For El Hajj, the rise of in-house teams, AI, and economic scrutiny are “not threats to our existence” but “the very catalysts for our evolution.” The future will be defined by a clear separation between those who merely adapt and those who lead, he states. “The biggest challenge for any agency will be breaking down internal silos and legacy thinking. The pace of technological change, particularly in AI, is relentless, and the talent required to harness it is in high demand. Agencies that cling to old models will undoubtedly struggle to remain relevant.
“But within that challenge lies our greatest opportunity. The agencies that will win are those that can act as true growth partners for their clients. This means moving beyond executing campaigns to orchestrating entire customer experiences. It means blending world-class creativity with powerful AI and data to drive tangible, predictable business outcomes.”
None of which negates the challenges posed to holding groups and their network agencies. Smaller budgets and cutthroat competition are hitting bottom lines, says Crighton, and “the big players can’t seem to work out whether they are operating companies sharing creative and tactical resources, or simply holding companies providing back office infrastructure.” New competitors have also made significant ground, adds Fiddes, especially Accenture Song, which is now the largest agency group by revenue, “partly because they’re engaging higher up the corporate food chain than ad agencies.” Client in-house capabilities have increased, too.
In this changing world, clients are going direct to production companies such as Mad Cow in London’s Soho, which has set up a full-service creative offering called Milk Machine. “Here brands get input into the final comms product without the months of agency ping-pong,” says Fiddes, who questions whether a global network can evolve to succeed in today’s economic climate. “Look for the success stories today, and they are often local agencies with a powerful culture or specific advantage in a particular sector. No wonder M+C Saatchi just snapped up Dubai-based Dune | 23 with their meteoric rise into the sports and entertainment sector.”
Beyond the handful of agencies putting out hero content, Crighton asks how the industry, already struggling with the challenges outlined above, can compete with a company like Meta, which views AI as an opportunity to take total control of the entire advertising stack, from creative ideation and execution to roll-out and metrics.
“Look, governments, companies, organisations and individuals will always need to communicate with audiences,” says Crighton. “And as those audiences and the channels of communication needed to reach them change, so will the experts advising on how to communicate.
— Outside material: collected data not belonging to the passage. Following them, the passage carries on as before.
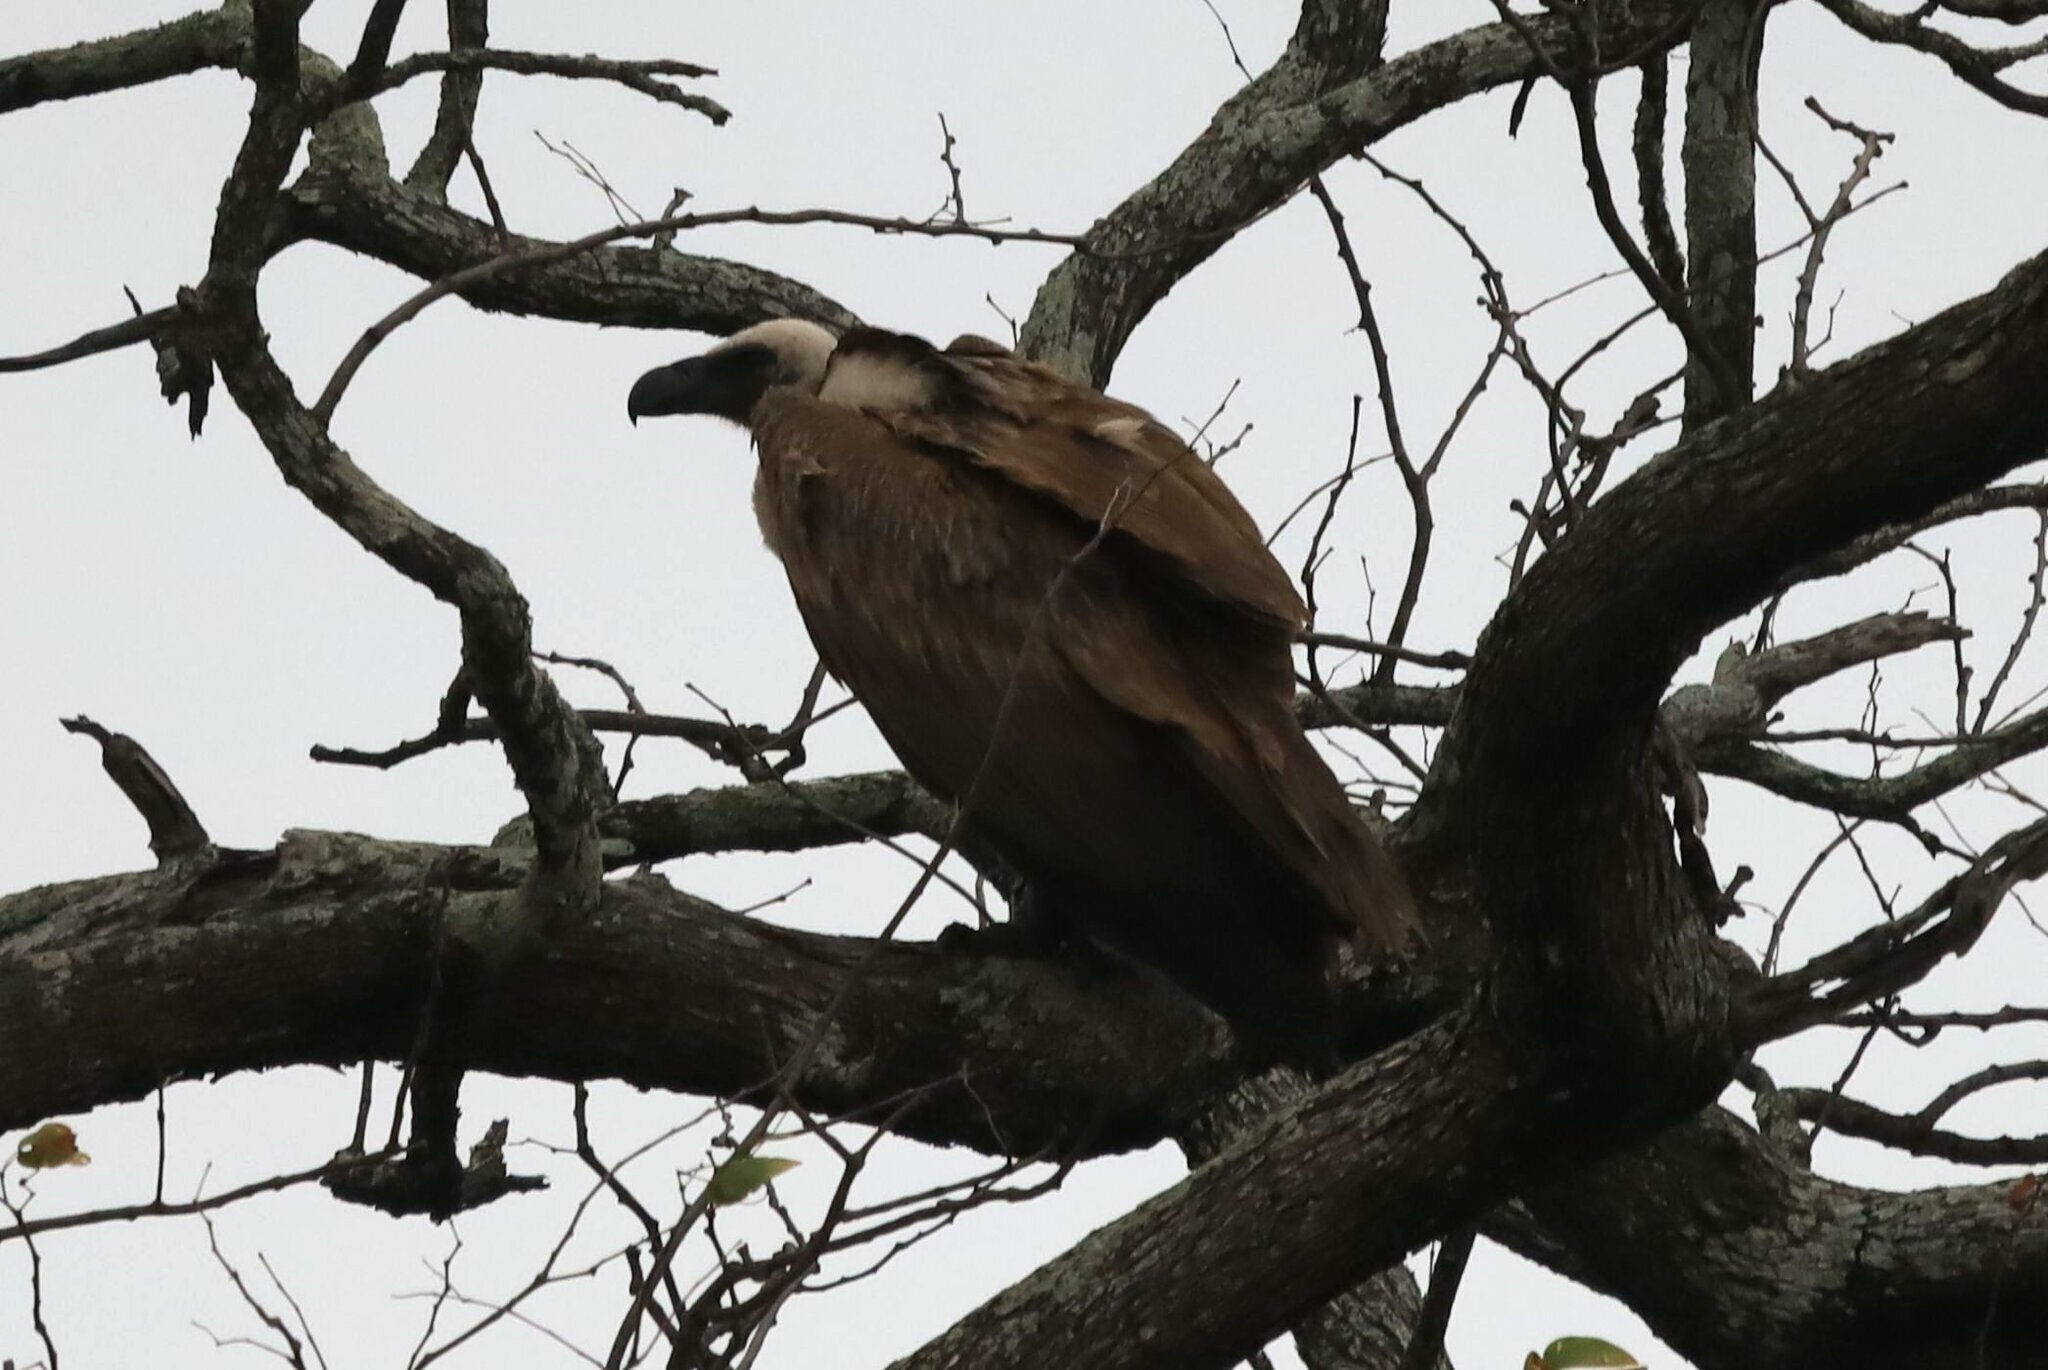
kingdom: Animalia
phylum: Chordata
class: Aves
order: Accipitriformes
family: Accipitridae
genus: Gyps
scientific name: Gyps africanus
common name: White-backed vulture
We’ve seen that change from print to social, from broadcast to podcast.
“Older agencies really aren’t nimble enough to manage the rapidity of change today. That we are in 2025 and there are still specialist digital agencies out there is a crushing refutation of the old agency model. So yes, there are resilient, future-ready agencies and individuals out there. And you can count on them to develop industry models that work for the future: with a complete rethink on how networks work, how teams are structured and created, how results are collated and measured, and how clients are billed. And not before time.”